The BoM warned that a low pressure trough was bringing scattered showers and isolated thunderstorms to the region, likely to bring damaging winds, large hailstones and heavy rainfall that could lead to flash flooding over the afternoon.

Locations that may be affected include Nowra, Bowral, Albion Park and Nerriga.

Shane McBride, the duty officer for Victoria’s state emergency service, said crews received 59 requests for assistance in the 24 hours to 7am.

Most of these related to fallen trees, but there was also one water rescue overnight, he said.

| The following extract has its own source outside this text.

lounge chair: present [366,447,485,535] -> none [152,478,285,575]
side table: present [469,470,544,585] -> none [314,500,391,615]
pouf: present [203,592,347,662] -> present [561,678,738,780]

The NSW SES has wrapped up the majority of its response to the recent thunderstorm event, spokesperson Jenni North said, with crews responding to more than 1500 incidents across the state.

North said a few incidents were coming through from storm-affected properties on the south coast, and crews are assisting with washed-out properties and damage assessments.

“All of our incident control centres that were set up and [the] additional resources, everything’s reverted back to normal levels now,” she said.

Showers and possible severe thunderstorms were expected over most of the Queensland on Saturday.

Scully said severe thunderstorms could bring damaging winds, large hail and heavy rainfall that could lead to flash flooding around the Wide Bay-Burnett coast.

Storms have also knocked down powerlines in the state’s south-east, leaving thousands without electricity overnight, government-owned provider Energex said.

More than 3,500 people remain without power as of 8.30am local time, with residents in the Sunshine Coast mostly affected.

From Monday, the weather is expected to shift into a more regular seasonal pattern, with scattered storms each day across the tropical north.

“But we’re not expecting to have those extensive storm activity forecast elsewhere [in the state],” Scully said.

From Monday, an outback heatwave will begin forming in parts of central Australia, spreading across large parts of the continent later in the week.